Ce financement permet de soutenir des interventions vitales : le dépistage communautaire de la malnutrition, la prise en charge gratuite des enfants atteints de malnutrition aiguë sévère, la supplémentation en micronutriments, la promotion et protection de l’allaitement maternel optimal, supplémentation en Fer Acide Folique des Femmes enceintes et des adolescentes ainsi que le renforcement des services de santé reproductive. Par ailleurs, 40% des adolescentes dans la région sont fortement touchées par l’anémie. Ainsi que les grossesses précoces, augmentant les risques pour leur santé et celle de leurs nouveau-nés.
À l’échelle nationale, ce programme vise à améliorer la santé et la nutrition de plus de 336 000 enfants de moins de cinq ans, 316 000 adolescents, dont une majorité de filles, et 575 000 femmes enceintes dans les régions les plus vulnérables du Cameroun.
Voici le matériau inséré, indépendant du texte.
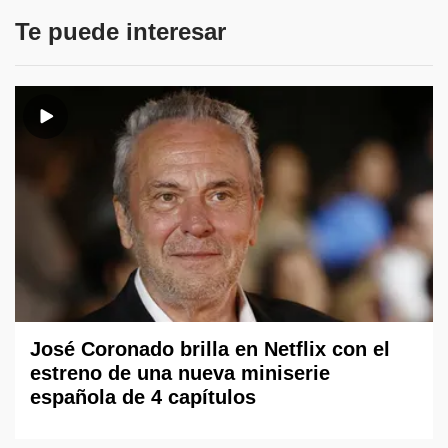
Te puede interesar
José Coronado brilla en Netflix con el
estreno de una nueva miniserie
española de 4 capítulos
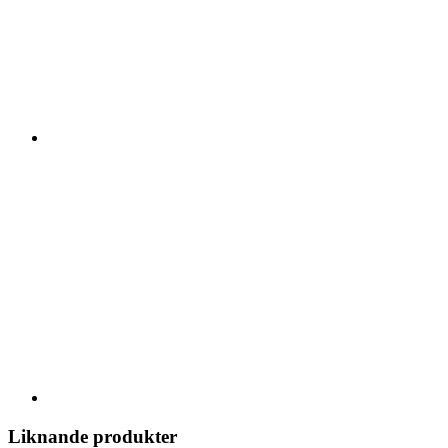
Liknande produkter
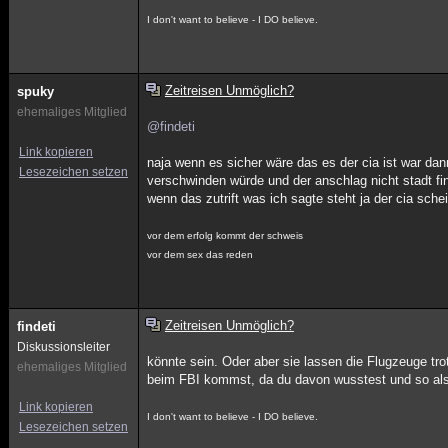
I don't want to believe - I DO believe.
Zeitreisen Unmöglich?
spuky
ehemaliges Mitglied
@findeti
Link kopieren
naja wenn es sicher wäre das es der cia ist war d
Lesezeichen setzen
verschwinden würde und der anschlag nicht stadt fin
wenn das zutrift was ich sagte steht ja der cia sch
vor dem erfolg kommt der schweis
vor dem sex das reden
Zeitreisen Unmöglich?
findeti
Diskussionsleiter
könnte sein. Oder aber sie lassen die Flugzeuge tr
ehemaliges Mitglied
beim FBI kommst, da du davon wusstest und so als M
Link kopieren
I don't want to believe - I DO believe.
Lesezeichen setzen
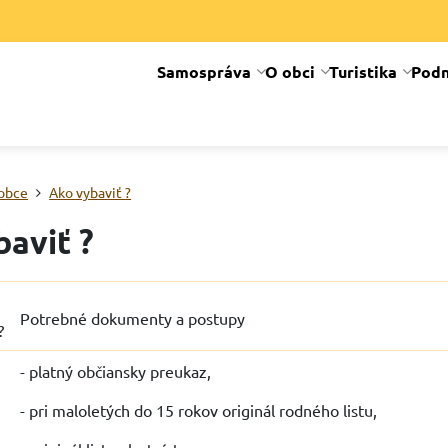
Samospráva
O obci
Turistika
Podn
obce
Ako vybaviť ?
aviť ?
Potrebné dokumenty a postupy
?
- platný občiansky preukaz,
- pri maloletých do 15 rokov originál rodného listu,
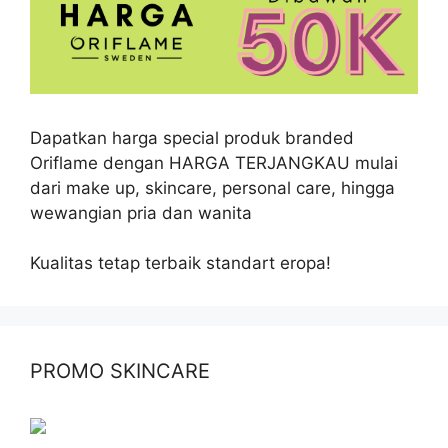
Dapatkan harga special produk branded
Oriflame dengan HARGA TERJANGKAU mulai
dari make up, skincare, personal care, hingga
wewangian pria dan wanita
Kualitas tetap terbaik standart eropa!
PROMO SKINCARE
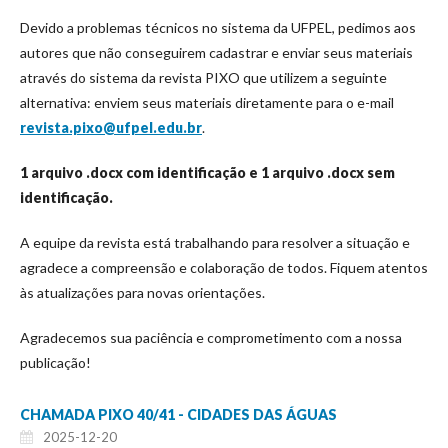
Devido a problemas técnicos no sistema da UFPEL, pedimos aos
autores que não conseguirem cadastrar e enviar seus materiais
através do sistema da revista PIXO que utilizem a seguinte
alternativa: enviem seus materiais diretamente para o e-mail
revista.pixo@ufpel.edu.br
.
1 arquivo .docx com identificação e 1 arquivo .docx sem
identificação.
A equipe da revista está trabalhando para resolver a situação e
agradece a compreensão e colaboração de todos. Fiquem atentos
às atualizações para novas orientações.
Agradecemos sua paciência e comprometimento com a nossa
publicação!
CHAMADA PIXO 40/41 - CIDADES DAS ÁGUAS
2025-12-20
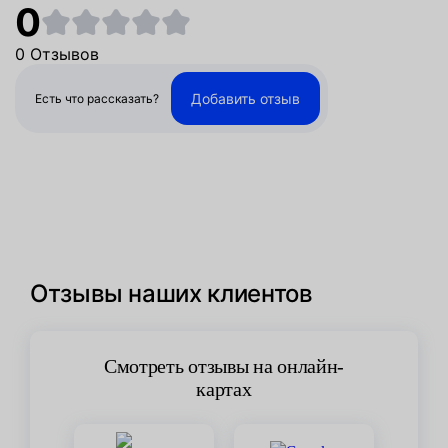
0
0 Отзывов
Добавить отзыв
Есть что рассказать?
Отзывы наших клиентов
Смотреть отзывы на онлайн-
картах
Aujourd’hui, je crois de nouveau en demain
Un espoir qui grandit
Pour Naïma, l’espoir est désormais tangible. Madina doit encore poursuivre son traitement et être suivie régulièrement, mais le pire est derrière elles. « Aujourd’hui, je crois de nouveau en demain », dit-elle en serrant sa fille contre elle avec un regard plein d’espoir et déterminer à poursuivre le traitement y compris garantir la complétude du calendrier vaccinal de sa fille jusqu’à ses 24 premiers mois de vies
À Mokolo, comme dans tant d’autres communautés, chaque enfant sauvé est une victoire collective. Une victoire rendue possible par l’engagement des communautés, l’action de l’UNICEF et le soutien déterminant de partenaires comme le gouvernement d’Allemagne/BMZ via la KfW. Car derrière chaque sachet d’aliment thérapeutique, il y a plus qu’un traitement : il y a une survie, une dignité préservée et un avenir qui renaît.